> [Task description] An exact copy of the lines from the start of the material below through the line containing "focal_35mm: 51" is the required answer, and it includes no pictures.

> [Records for processing]
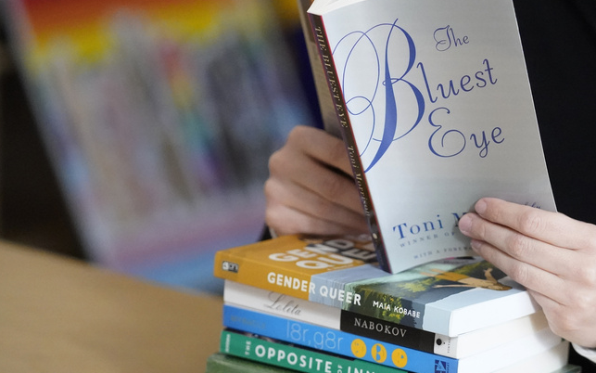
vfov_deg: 7.6
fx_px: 2794
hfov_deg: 12.1
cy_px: 206
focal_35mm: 172
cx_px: 447
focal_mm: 106
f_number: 2.8
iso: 12800
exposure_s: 1/2000
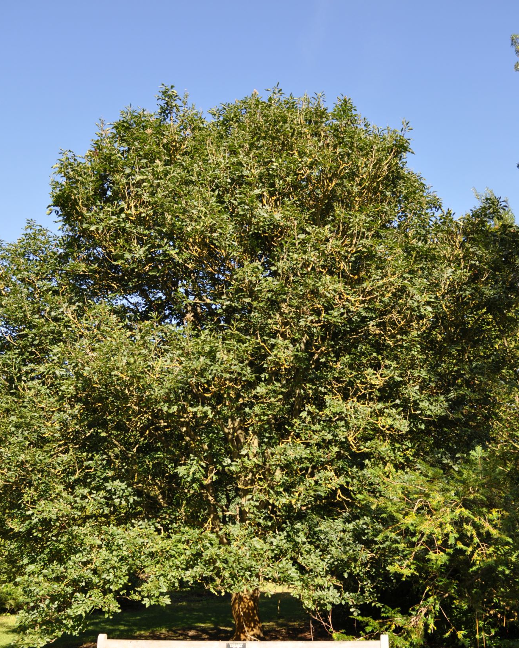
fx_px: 768
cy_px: 404
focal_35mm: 40
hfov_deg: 37.3
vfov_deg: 45.4
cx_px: 264
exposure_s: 1/250
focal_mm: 22
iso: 200
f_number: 8
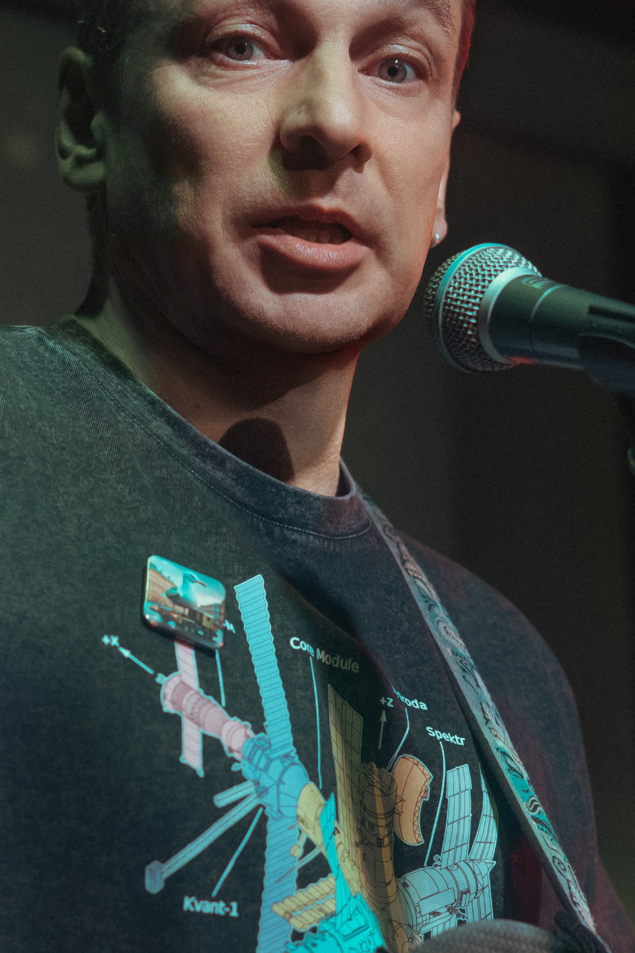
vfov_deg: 18.6
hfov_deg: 12.5
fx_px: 2884
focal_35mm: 109
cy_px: 704
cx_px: 134
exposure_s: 1/200
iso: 800
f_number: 2.8
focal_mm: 50
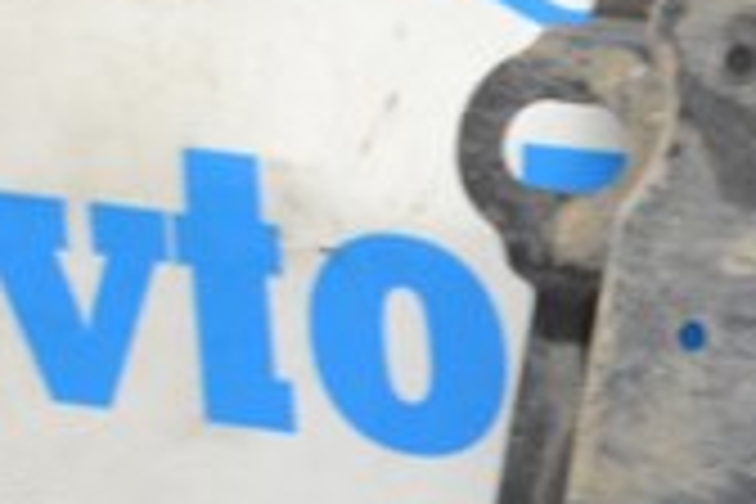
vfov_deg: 5.2
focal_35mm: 256
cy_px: 1181
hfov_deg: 7.5
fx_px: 5376
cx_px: 1868
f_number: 4.5
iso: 400
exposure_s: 1/30
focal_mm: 28
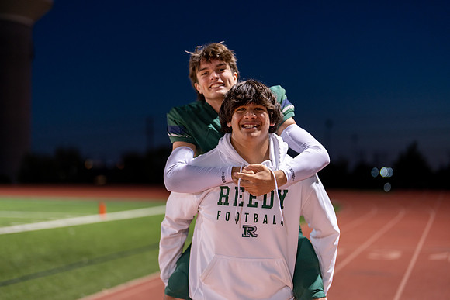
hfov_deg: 39.2
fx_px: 631
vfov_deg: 26.7
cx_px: 225
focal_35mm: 51
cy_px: 150
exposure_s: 1/320
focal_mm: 50
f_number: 1.2
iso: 640
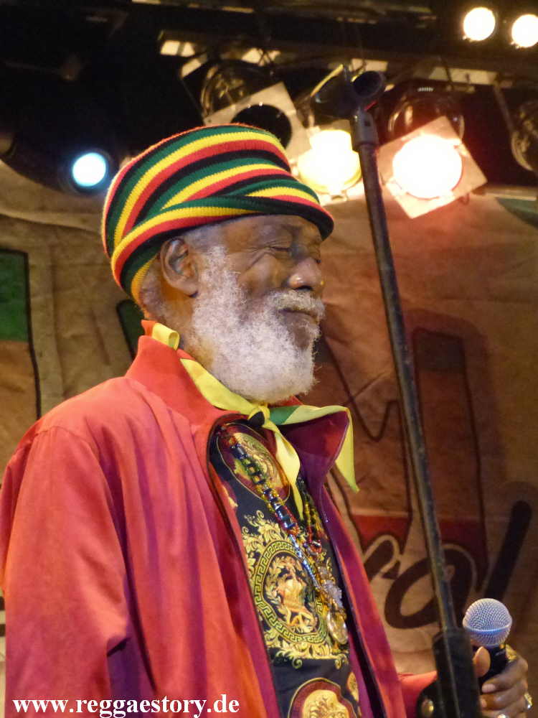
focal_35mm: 145
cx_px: 269
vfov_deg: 13.6
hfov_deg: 10.2
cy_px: 359
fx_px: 3005
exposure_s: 1/160
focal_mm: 26.1
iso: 1600
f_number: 2.8
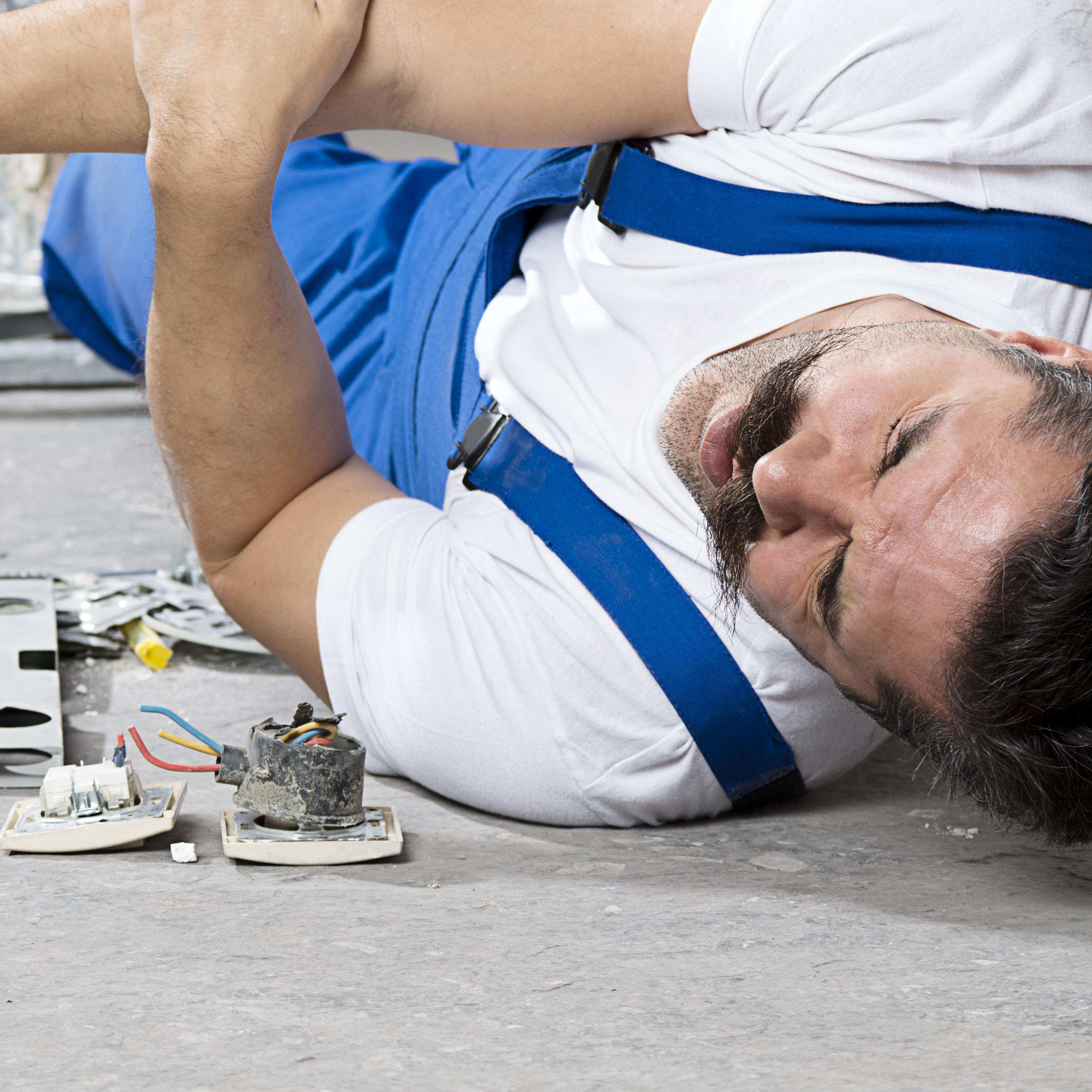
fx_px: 7959
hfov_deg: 7.8
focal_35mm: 223
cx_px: 80
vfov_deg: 7.8
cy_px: 490
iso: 100
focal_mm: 105
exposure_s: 1/40
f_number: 6.3
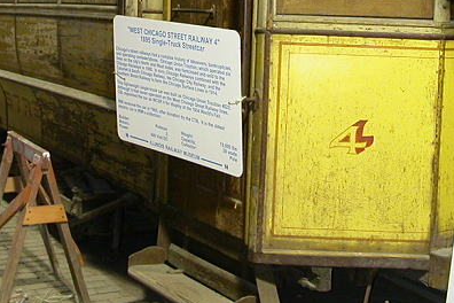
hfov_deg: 29.6
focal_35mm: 68
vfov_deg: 19.6
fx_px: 857
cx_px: 252
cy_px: 21
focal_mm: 5.6
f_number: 2.7
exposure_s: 1/9.7
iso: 200
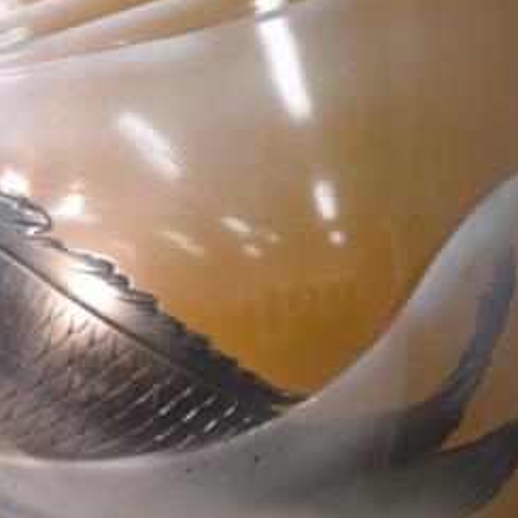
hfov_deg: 5.5
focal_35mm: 317
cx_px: 251
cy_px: 82
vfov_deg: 5.5
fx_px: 5367
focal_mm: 56
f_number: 4.8
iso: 400
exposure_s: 1/30
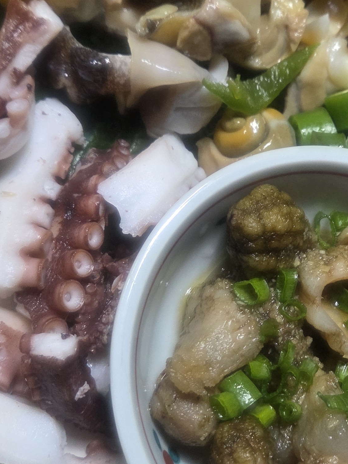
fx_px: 818
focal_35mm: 61
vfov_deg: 31.7
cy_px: 207
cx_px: 257
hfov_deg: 23.8
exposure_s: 1/120
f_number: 1.8
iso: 250
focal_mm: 5.4
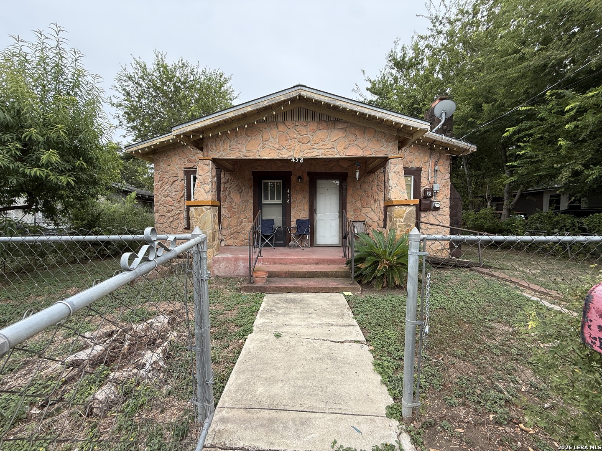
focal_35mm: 14
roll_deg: -0.5
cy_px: 226
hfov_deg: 102.1
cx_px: 301
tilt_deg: -1.8
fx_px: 243
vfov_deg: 85.7
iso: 50
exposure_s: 1/134
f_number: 2.2
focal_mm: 2.22
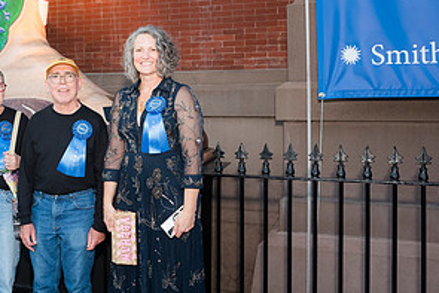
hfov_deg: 38.1
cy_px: 97
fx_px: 598
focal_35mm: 49
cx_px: 60
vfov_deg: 27.4
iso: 800
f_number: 5.6
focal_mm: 24
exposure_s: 1/200
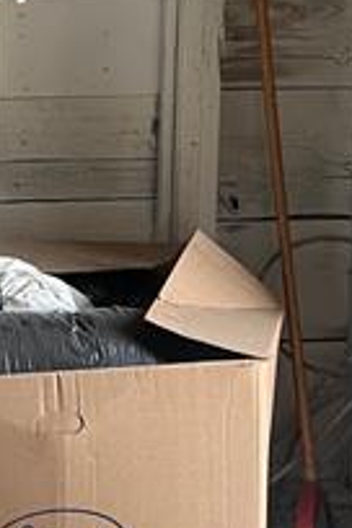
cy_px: 26
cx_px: -132
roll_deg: +0.5
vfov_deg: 19.5
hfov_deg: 12.9
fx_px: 1496
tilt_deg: -5.6
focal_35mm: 102
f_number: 1.5
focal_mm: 5.7
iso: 200
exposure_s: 1/60
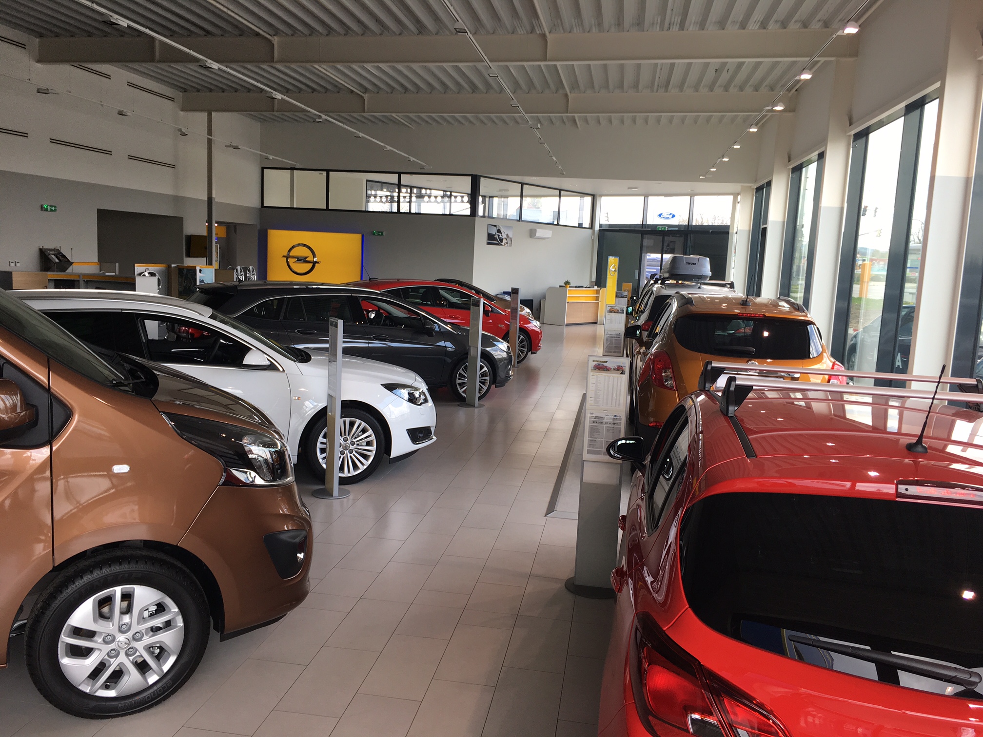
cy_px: 368
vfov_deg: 48.2
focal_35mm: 29
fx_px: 824
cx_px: 492
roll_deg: -3.0
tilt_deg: -5.5
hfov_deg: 61.7
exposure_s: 1/100
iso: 25
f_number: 2.2
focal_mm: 4.15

> [Answer to the problem]
vfov_deg: 7.6
fx_px: 2794
hfov_deg: 12.1
cy_px: 206
focal_35mm: 172
cx_px: 447
focal_mm: 106
f_number: 2.8
iso: 12800
exposure_s: 1/2000
fx_px: 768
cy_px: 404
focal_35mm: 40
hfov_deg: 37.3
vfov_deg: 45.4
cx_px: 264
exposure_s: 1/250
focal_mm: 22
iso: 200
f_number: 8
vfov_deg: 18.6
hfov_deg: 12.5
fx_px: 2884
focal_35mm: 109
cy_px: 704
cx_px: 134
exposure_s: 1/200
iso: 800
f_number: 2.8
focal_mm: 50
vfov_deg: 5.2
focal_35mm: 256
cy_px: 1181
hfov_deg: 7.5
fx_px: 5376
cx_px: 1868
f_number: 4.5
iso: 400
exposure_s: 1/30
focal_mm: 28
hfov_deg: 39.2
fx_px: 631
vfov_deg: 26.7
cx_px: 225
focal_35mm: 51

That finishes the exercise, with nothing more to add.